[Source material Boundary: Start]

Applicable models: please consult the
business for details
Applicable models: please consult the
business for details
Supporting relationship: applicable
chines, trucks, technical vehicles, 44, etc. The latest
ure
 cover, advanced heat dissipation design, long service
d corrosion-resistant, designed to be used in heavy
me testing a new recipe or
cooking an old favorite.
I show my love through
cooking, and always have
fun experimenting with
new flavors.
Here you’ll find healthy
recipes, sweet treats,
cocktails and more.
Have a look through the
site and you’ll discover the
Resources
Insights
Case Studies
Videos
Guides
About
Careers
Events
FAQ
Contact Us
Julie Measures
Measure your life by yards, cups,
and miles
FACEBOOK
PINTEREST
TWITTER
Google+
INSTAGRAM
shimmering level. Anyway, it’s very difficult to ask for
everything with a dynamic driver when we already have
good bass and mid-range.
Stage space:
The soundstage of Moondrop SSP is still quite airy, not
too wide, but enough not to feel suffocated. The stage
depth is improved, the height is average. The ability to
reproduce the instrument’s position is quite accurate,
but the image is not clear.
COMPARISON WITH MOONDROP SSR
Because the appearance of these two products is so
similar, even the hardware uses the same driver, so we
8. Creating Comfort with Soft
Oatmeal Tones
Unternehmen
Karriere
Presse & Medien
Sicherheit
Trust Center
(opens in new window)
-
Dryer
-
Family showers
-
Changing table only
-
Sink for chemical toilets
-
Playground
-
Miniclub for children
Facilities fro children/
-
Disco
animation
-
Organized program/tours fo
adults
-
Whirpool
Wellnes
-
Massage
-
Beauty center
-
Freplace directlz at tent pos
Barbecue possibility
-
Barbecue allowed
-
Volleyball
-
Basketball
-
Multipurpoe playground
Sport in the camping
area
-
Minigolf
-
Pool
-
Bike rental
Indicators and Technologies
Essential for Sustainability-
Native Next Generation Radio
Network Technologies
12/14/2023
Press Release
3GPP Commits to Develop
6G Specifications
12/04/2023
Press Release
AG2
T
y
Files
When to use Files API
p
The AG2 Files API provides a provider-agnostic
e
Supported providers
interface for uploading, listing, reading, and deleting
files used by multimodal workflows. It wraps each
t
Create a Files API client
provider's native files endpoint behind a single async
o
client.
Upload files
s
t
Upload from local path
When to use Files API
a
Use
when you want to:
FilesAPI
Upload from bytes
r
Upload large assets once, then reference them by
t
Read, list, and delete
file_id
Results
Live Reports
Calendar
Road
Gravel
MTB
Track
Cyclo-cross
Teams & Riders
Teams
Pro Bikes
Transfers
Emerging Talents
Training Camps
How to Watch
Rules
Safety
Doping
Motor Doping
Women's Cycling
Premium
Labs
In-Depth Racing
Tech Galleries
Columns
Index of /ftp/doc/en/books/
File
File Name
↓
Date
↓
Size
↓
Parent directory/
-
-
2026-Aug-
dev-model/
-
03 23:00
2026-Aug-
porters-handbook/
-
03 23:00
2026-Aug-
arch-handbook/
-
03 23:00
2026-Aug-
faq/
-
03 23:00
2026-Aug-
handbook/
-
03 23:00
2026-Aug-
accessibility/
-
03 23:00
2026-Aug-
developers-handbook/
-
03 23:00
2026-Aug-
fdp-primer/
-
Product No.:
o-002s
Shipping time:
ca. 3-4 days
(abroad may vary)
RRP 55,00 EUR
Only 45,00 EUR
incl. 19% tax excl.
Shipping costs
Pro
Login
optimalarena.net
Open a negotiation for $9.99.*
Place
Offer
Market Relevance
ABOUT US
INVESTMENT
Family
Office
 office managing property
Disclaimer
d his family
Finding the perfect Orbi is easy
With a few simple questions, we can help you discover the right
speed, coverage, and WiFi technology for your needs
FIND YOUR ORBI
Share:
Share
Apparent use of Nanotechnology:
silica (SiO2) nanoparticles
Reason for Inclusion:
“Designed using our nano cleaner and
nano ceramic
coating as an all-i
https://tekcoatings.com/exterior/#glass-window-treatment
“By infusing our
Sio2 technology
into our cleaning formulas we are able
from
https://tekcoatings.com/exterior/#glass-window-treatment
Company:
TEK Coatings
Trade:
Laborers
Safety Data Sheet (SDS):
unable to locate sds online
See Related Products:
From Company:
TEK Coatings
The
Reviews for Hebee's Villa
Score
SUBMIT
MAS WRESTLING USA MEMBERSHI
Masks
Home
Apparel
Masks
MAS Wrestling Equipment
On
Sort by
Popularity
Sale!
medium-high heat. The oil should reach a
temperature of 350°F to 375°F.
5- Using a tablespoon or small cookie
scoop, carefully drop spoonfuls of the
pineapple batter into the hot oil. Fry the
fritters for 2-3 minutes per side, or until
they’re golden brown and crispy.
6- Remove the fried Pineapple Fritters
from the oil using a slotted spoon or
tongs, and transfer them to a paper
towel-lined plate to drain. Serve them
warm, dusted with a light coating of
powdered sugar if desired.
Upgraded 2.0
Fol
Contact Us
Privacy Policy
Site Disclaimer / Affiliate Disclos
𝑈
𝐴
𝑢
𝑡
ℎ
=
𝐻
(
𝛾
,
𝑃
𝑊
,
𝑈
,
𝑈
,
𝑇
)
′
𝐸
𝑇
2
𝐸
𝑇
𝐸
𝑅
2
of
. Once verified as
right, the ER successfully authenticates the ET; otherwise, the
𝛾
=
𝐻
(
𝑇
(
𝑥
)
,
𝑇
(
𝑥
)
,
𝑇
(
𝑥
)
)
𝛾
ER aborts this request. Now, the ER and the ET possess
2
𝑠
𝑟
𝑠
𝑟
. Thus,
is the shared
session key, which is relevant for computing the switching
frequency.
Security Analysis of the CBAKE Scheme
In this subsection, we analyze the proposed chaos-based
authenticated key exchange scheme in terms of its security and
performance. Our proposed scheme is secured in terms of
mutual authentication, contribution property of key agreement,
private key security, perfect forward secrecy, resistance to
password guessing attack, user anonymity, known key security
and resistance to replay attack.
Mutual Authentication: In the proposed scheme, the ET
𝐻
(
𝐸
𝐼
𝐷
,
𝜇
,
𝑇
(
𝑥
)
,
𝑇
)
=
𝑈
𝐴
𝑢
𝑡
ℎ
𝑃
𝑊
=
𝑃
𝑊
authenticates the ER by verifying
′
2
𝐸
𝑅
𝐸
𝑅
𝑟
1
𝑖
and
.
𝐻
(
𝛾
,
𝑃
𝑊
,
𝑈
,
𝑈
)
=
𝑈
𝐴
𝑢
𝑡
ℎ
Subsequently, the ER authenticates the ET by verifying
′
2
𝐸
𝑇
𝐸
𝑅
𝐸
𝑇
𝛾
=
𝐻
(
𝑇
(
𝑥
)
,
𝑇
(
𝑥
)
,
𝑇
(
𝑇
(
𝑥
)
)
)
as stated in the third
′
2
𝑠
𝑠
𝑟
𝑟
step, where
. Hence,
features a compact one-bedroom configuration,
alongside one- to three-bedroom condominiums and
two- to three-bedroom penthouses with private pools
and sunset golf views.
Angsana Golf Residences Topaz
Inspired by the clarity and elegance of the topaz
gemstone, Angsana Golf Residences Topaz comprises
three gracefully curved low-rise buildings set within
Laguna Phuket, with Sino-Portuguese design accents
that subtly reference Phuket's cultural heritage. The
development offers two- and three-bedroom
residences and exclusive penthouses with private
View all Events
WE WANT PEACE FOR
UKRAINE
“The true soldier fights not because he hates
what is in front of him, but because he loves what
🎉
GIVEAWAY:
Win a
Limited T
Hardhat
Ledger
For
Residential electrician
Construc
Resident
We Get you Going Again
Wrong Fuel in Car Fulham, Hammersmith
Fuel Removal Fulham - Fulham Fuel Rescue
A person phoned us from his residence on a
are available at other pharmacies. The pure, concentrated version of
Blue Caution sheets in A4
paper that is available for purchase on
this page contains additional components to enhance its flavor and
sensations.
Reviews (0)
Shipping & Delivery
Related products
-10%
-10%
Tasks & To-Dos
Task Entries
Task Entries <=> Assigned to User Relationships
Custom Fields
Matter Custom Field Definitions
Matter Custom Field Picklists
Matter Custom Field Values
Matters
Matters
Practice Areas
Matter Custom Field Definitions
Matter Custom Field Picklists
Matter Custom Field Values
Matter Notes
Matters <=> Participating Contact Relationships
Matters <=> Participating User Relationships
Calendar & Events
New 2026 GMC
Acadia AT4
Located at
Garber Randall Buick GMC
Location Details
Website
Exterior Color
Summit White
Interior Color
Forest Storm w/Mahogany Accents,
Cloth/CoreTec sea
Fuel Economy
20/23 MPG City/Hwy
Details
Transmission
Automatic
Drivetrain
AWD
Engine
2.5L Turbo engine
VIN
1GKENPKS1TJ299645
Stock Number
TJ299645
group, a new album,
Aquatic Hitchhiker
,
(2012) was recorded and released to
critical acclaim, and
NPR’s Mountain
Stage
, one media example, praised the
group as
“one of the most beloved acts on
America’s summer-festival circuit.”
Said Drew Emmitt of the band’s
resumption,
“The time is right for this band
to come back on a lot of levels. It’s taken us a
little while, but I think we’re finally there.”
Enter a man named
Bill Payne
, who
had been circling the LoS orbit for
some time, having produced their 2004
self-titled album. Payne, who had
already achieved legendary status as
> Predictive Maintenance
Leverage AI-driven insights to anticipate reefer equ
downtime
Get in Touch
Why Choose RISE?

[Source material Boundary: End]

## Try it
Each line of the data above that contains the string "cooking" should be counted; give only the total.

## The answer
2